At age 67, Chou experienced a life-threatening stroke, and after intensive physiotherapy, she moved to Brisbane, Australia, from Hong Kong to be closer to her son. This experience led her to have a more melancholy approach to her art in this decade as Chou depicted images of rebirth on blackened backgrounds. In the following years she studied Buddhism and got interested in Aboriginal painting. The paintings were dark " I am not afraid of using black as some people are. ...In fact black is part of me the person". In the early 21st century her work became lighter and clearer with contrasting colors.

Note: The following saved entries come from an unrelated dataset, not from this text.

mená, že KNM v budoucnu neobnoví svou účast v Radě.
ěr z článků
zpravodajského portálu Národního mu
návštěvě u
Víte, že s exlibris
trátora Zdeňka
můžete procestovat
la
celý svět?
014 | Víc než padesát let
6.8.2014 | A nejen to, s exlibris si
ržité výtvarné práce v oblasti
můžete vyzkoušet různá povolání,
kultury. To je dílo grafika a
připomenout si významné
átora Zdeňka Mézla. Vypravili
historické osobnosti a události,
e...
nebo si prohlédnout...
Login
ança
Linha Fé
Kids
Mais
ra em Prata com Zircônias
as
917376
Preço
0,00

She died in Brisbane, aged 87.

Chou's work was included in the 2021 exhibition Women in Abstraction at the Centre Pompidou.

== Collections ==
Chou's work is in the collections of the British Museum, the Boston Museum of Fine Arts, the Cleveland Museum of Art, the Queensland Art Gallery, and M+.

== Publications ==
- Chinese Painting by Irene Chou (綠雲畫藝), Catalogue, Fung Ping Shan Museum, University of Hong Kong, Hong Kong (香港): Fung Ping Shan Museum, University of Hong Kong, 1986.
- Paintings by Irene Chou (周綠雲畫展), Catalogue, Hanart 2 Gallery, Hong Kong (香港): Hanart 2 Gallery (漢雅軒), 1989.
- Irene Chou & Hon Chi-Fun Recent Paintings (周綠雲韓志勳近作), Hong Kong (香港): The Hong Kong Land Property Company Ltd. (香港置地物業有限公司), 1991.
- Catherine Maudsley (Ed.): Collectors' Choice: The Cosmic Vision of Zhou Luyun (周綠雲：玄黃天地，繽紛世界), Catalogue Cat Street Galleries, Hong Kong (香港): Casey Company Limited (啟時有限公司), 1995.
- The Universe Lies Within: Paintings by Irene Chou (宇宙是吾心 - 周綠雲的藝術), Catalogue The Rotunda, Hong Kong (香港): The Hong Kong Land Property Company Ltd. (香港置地物業有限公司), 1998.
- The Universe is My Mind - Irene Chou (宇宙便是吾心 - 周綠雲), Hong Kong (香港): Hanart TZ Gallery (漢雅軒), 2000.
- Grace Cheng, Margaret Kwokfan Yeung, Kwanlap Chan, Chunyi Lee (Eds.): The Universe is My Heart, My Heart is The Universe: The Art of Irene Chou (宇宙即吾心，吾心即宇宙：周綠雲作品集), Catalogue Hong Kong Arts Centre, Hong Kong (香港): Hong Kong Arts Centre (香港藝術中心), 2003.
- Henry Auyeung (Ed.): From Representation to Revelation: The Transitional Works (1950-1990) of Irene Chou (周綠雲), Catalogue Grotto Fine Art, Hong Kong (香港): Grotto Fine Art (嘉圖藝術有限公司), 2004.
- Tina Yeewan Pang (Ed.): Universe of the Mind: Zhou Luyun (Irene Chou) a retrospective exhibition (游彩人生：周綠雲繪畫回顧展), Catalogue University Museum and Art Gallery, The University of Hong Kong, Hong Kong (香港): University Museum and Art Gallery, The University of Hong Kong (香港大學美術博物館), 2006.
- The Universe is My Heart, My Heart is the Universe. Catalogue, Hong Kong Art Center, February 2003. ISBN 978-962-7630-45-6.
- Universe of the Mind, Zhou Luyun (Irene Chou) a retrospective exhibition. The University of Hong Kong. March 2006. ISBN 978-962-8038-47-3.